What other details might you want? I am particularly concerned about two entirely different materials and ground settling, that can most likely cause a roof leak at the adjoining seems of the new structure to the older structure. I have used in the past o larger commercial architectural projects a rubberized membrane at such connecting places. Have you ever sued such material and what luck have you had using that material, if you have used it? I also use the same material around all window headers and door headers.
Have you ever used, or ever seen any other such flexible material for such a joining of two different structural materials that allow for small movement or settling over the years?

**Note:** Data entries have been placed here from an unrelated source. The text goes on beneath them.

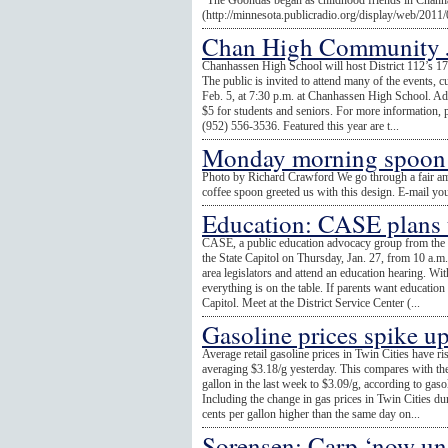
"The Goondas began as childhood friends in Chanh
(http://minnesota.publicradio.org/display/web/2011
Chan High Community Ja
Chanhassen High School will host District 112’s 1
The public is invited to attend many of the events, 
Feb. 5, at 7:30 p.m. at Chanhassen High School. Adm
$5 for students and seniors. For more information, 
(952) 556-3536. Featured this year are t...
Monday morning spoon 
Photo by Richard Crawford We go through a fair a
coffee spoon greeted us with this design. E-mail yo
Education: CASE plans tr
CASE, a public education advocacy group from the M
the State Capitol on Thursday, Jan. 27, from 10 a.m
area legislators and attend an education hearing. With 
everything is on the table. If parents want education t
Capitol. Meet at the District Service Center (...
Gasoline prices spike u
Average retail gasoline prices in Twin Cities have ri
averaging $3.18/g yesterday. This compares with the 
gallon in the last week to $3.09/g, according to ga
Including the change in gas prices in Twin Cities du
cents per gallon higher than the same day on...
Sorensen: Carp ‘now und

The existing home has been in place for more than 20 years and is pretty well settled. My concern is the new structure weight and new settling that is almost surely to occur. While a great amount of thick rock (medium grade Cantara) is in the subsurface, there are sufficiently large enough spaces of deep earth in gaps of the geological subsurface. Exactly the locations of such differences are not possible to tell, for my budget. I thought of using a double size footing shoe (not height) on the new addition that may well distribute the weight better and more uniformly, than a usual size footer shoe for such a project. What is your opinion on that process.?

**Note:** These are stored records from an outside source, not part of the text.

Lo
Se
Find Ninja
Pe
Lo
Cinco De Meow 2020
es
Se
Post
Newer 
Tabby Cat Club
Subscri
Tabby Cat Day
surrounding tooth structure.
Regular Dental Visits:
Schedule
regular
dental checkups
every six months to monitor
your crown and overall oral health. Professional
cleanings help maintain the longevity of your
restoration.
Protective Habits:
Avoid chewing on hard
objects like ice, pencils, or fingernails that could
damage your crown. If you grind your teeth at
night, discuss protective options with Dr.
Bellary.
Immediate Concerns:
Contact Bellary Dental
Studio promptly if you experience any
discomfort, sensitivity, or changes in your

In México, it has in the past, been an issue that asbestos is many times used as a bonding material in the concrete mix, for me that is a killer. I already have a good case of 50% service connected asbestosis from my time in the Navy. I really do not want any more exposure under any circumstances. Do you know if that is still the case generally speaking here in Mexico? I have found many people here do not even check the composition of the various building materials they use in their construction. If that is the case for those people, and they are happy about their decision, that is fine by me, I am happy for them. In five or ten years time when they start to have separation or sinking problems, with cracks appearing in the walls and / or floors, with leaks all over the place from a displaced roof, then they start crying and bitching. I prefer to do my homework ahead of time.

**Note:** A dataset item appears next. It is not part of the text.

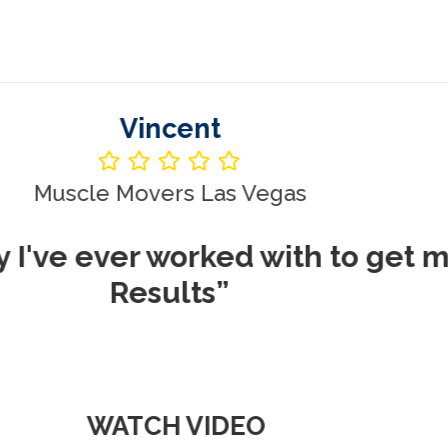
Vincent
le Movers Las Vegas
ever worked with to get me REA
Results”
WATCH VIDEO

Five or ten years from now, I may not be around to worry about such things, but my wife (much younger than me) and our children will be. I don't want them to be saddled with such problems or unnecessary expenses for repairs, after I am gone. I respect others choices for themselves, but please (I) don't (want them (others to)) ask me (not you) to follow their opinions, when I know there can be really serious and expensive repercussions, at a later time using bad decisions in initial construction. It is much easier to build new that is for sure, as you well know. Remodeling using additions among other things are a real headache, if not constructed properly.
Just chalk my response up to my being a cranky old man, who is in some cases, a perfectionist. Not always successfully so, but a half assed perfectionist none the less.
Thanks again for the straight forward answers and suggestions.